Dave Rand is originally from Ithaca, New York and spent his teenage years playing guitar, bass, and singing in punk bands and touring the east coast.[1] When Location disbanded in 2004, Rand began to write for this new project. Now he performs alone on stage with a laptop and microphone where synthesized sounds and samples take the place of guitar amps in this computer generated hardcore band. "Start with a computer kid in a punk rock band, take away the band and this is what you get," says Rand of his evolution.[2]

Robot Goes Here's debut full-length album, The Byte Is In Your Blood, was written and recorded in the period that Rand was graduating from Cornell University. It was mixed by Ray Martin (Gorillaz, Iggy Pop, Mindless Self Indulgence) and Ted Young (Taking Back Sunday, Bouncing Souls, Andrew W.K.). The album covers topics from "When the Well Runs Dry," which contemplates how savage anyone could be under desperate circumstances, to "What All The Screaming's About," a celebration of the struggle between emotion and technology.
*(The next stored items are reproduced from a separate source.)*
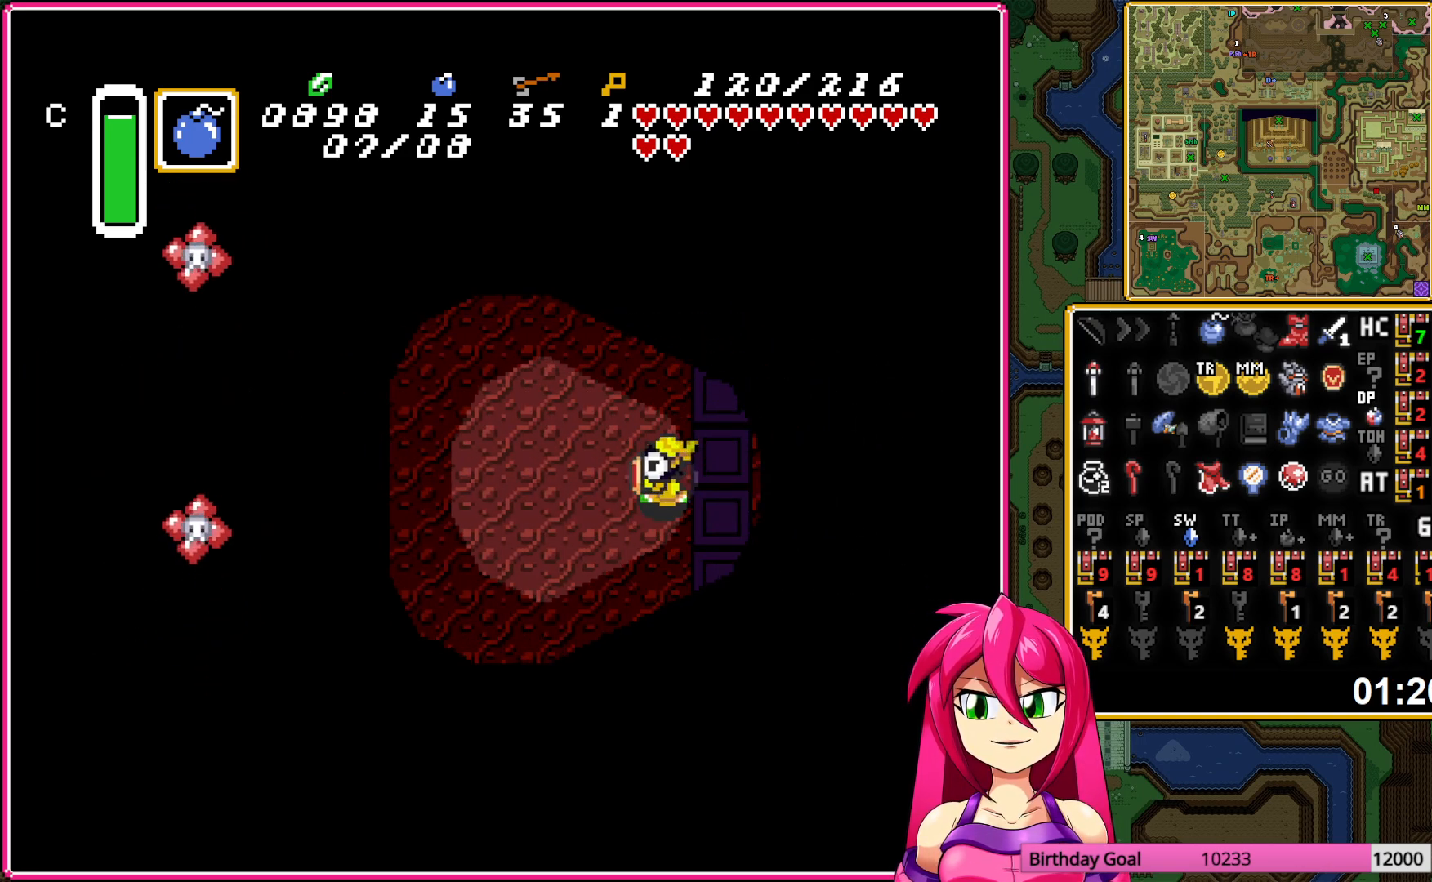
{"buttons": ["DPAD_LEFT"], "events": [[83, "A", "up"]]}
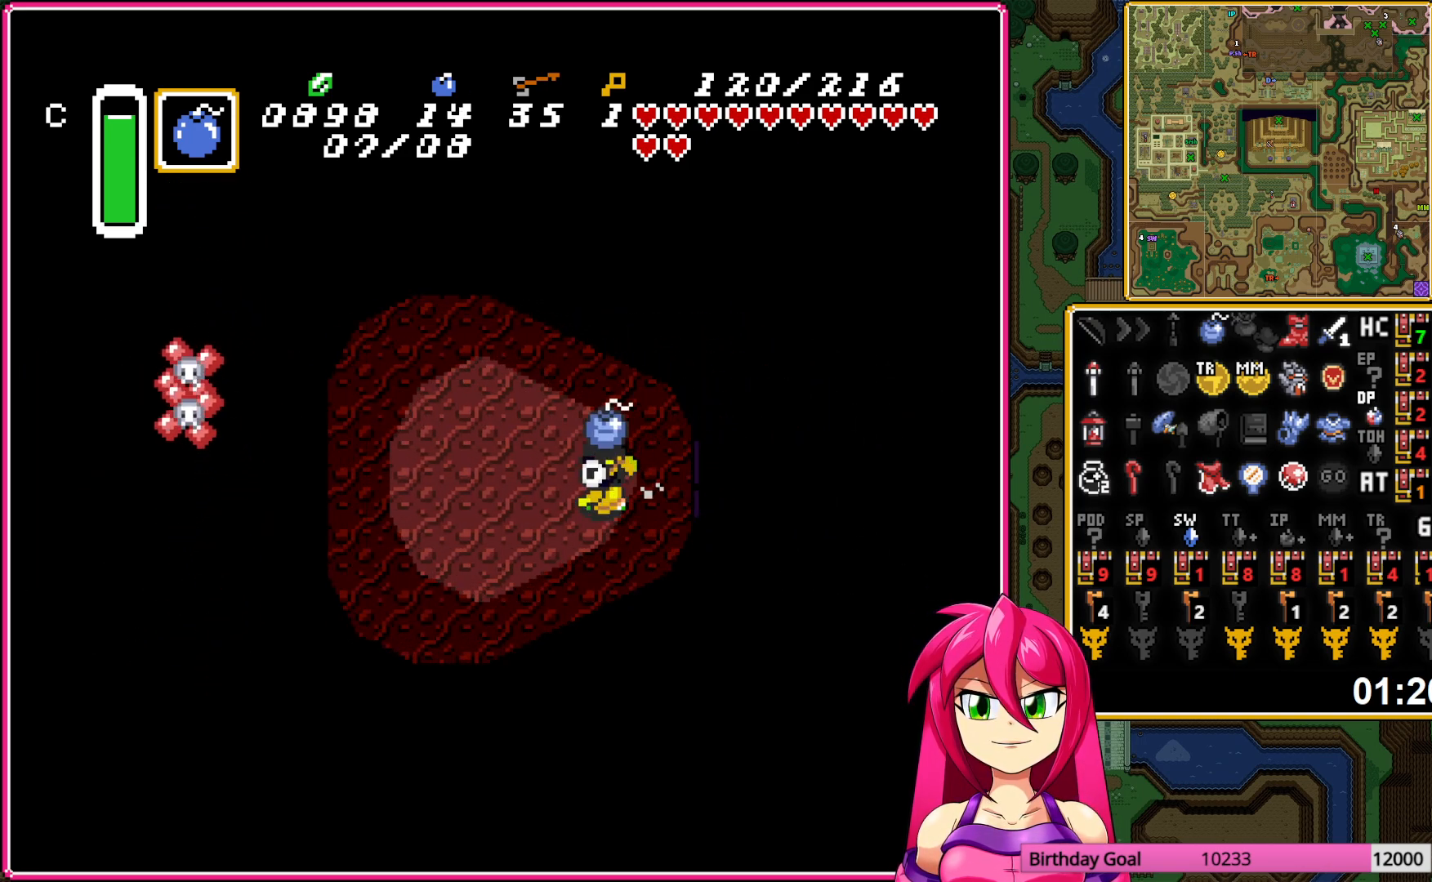
{"buttons": [], "events": [[167, "DPAD_LEFT", "up"], [167, "DPAD_UP", "down"], [250, "A", "down"], [317, "DPAD_UP", "up"], [383, "A", "up"]]}
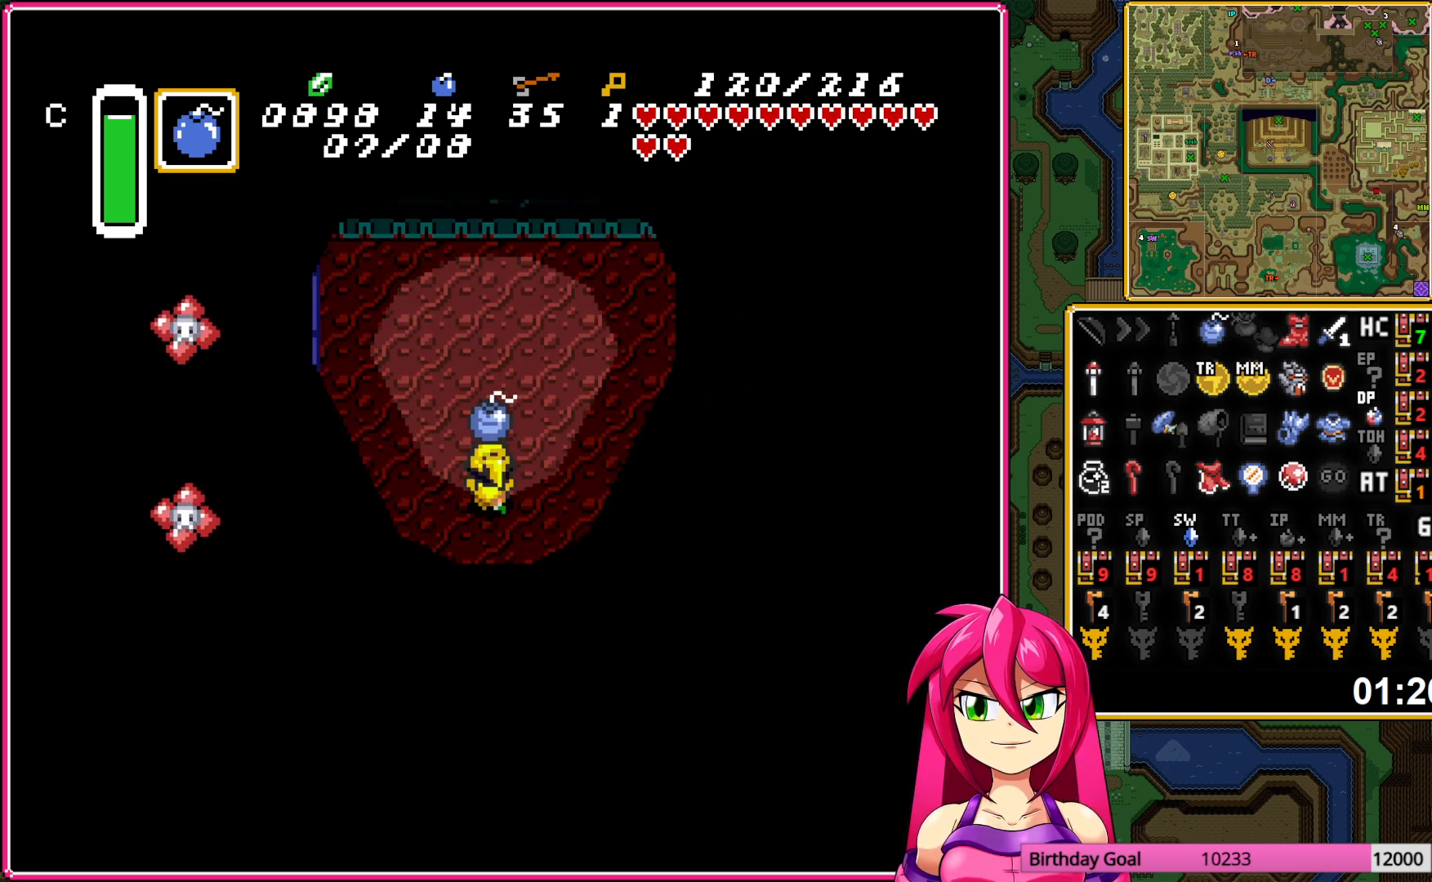
{"buttons": ["L1"], "events": [[117, "DPAD_DOWN", "down"], [183, "L1", "down"], [250, "DPAD_DOWN", "up"], [317, "L1", "up"], [400, "L1", "down"]]}
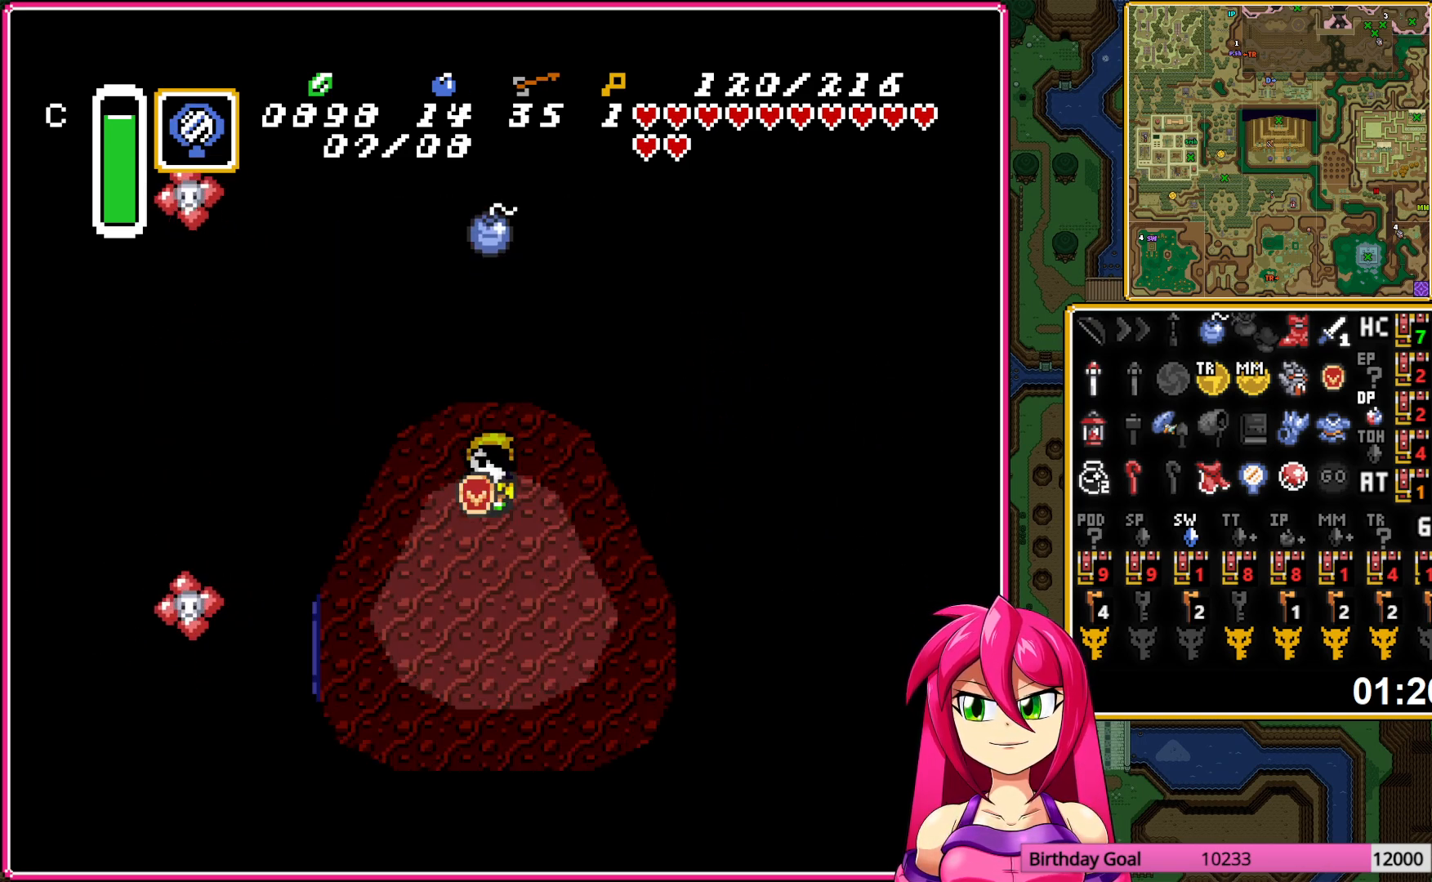
{"buttons": [], "events": [[83, "L1", "up"], [283, "L1", "down"], [450, "L1", "up"]]}
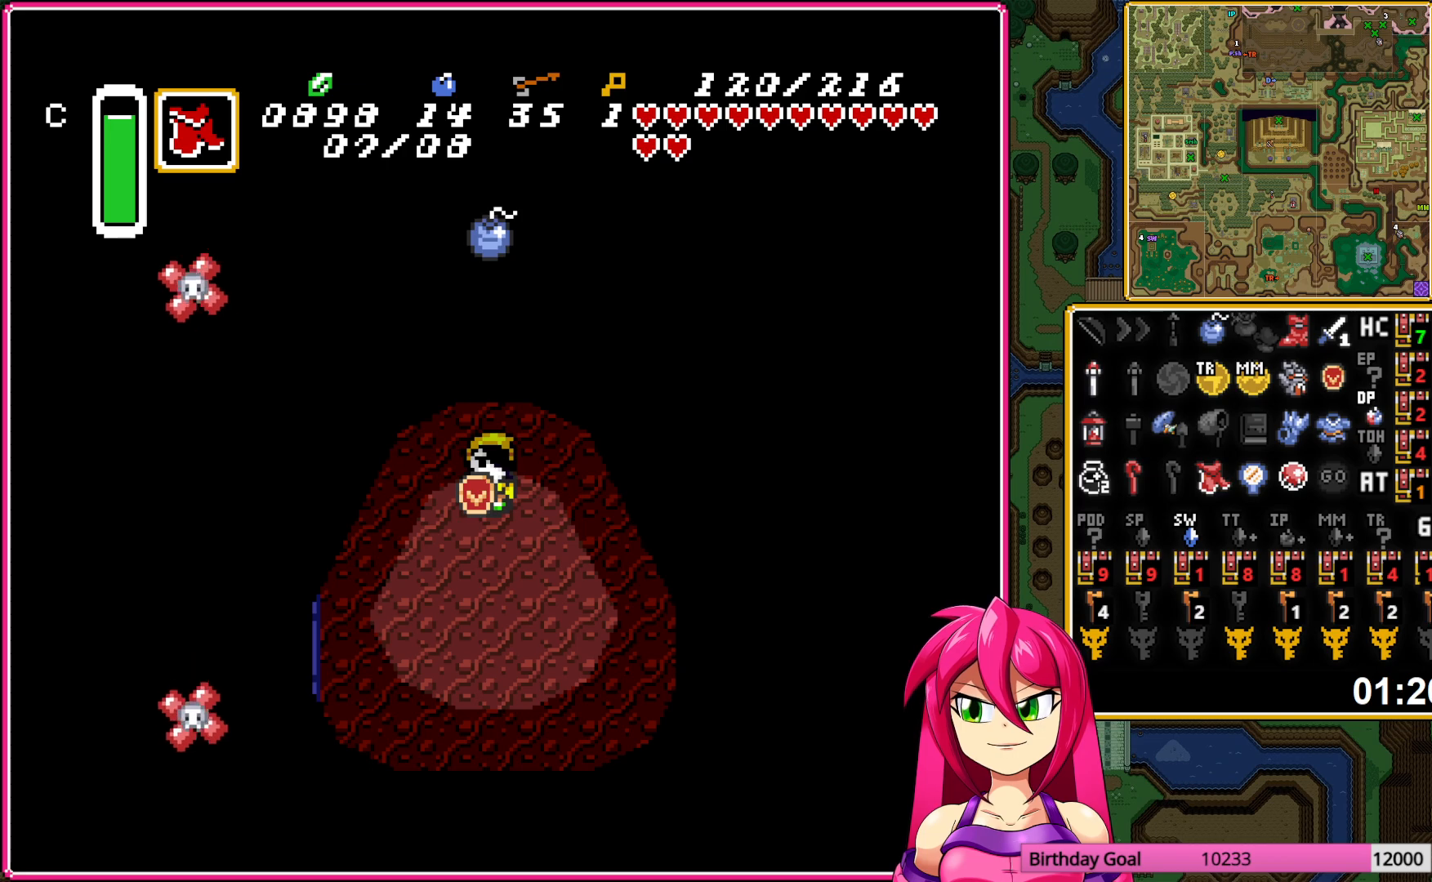
{"buttons": [], "events": []}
In "Seeing Green," a chaotic diatribe on waste and consumerism, Rand sings, "I found the idea for this song at the bottom of a dumpster, along with a book on conservation and a bottle of shampoo."[3] The album also includes a cover of AC/DC's "Back in Black."

Robot Goes Here was featured on NPR's nationally syndicated Here and Now program along with his involvement in the Antenna Alliance.[4] "When The Well Runs Dry" is on millions of laptops sent to children in developing countries as part of MIT's One Laptop Per Child initiative.[5] The "What All The Screaming's About" music video was selected for the 2006 No Exit international film festival and two Robot Goes Here instrumental songs are on the soundtrack for the Eyeball Knights 4 video game.

Dave Rand also performs acoustic songs under the moniker Gertler's Law, including a number of Robot Goes Here covers.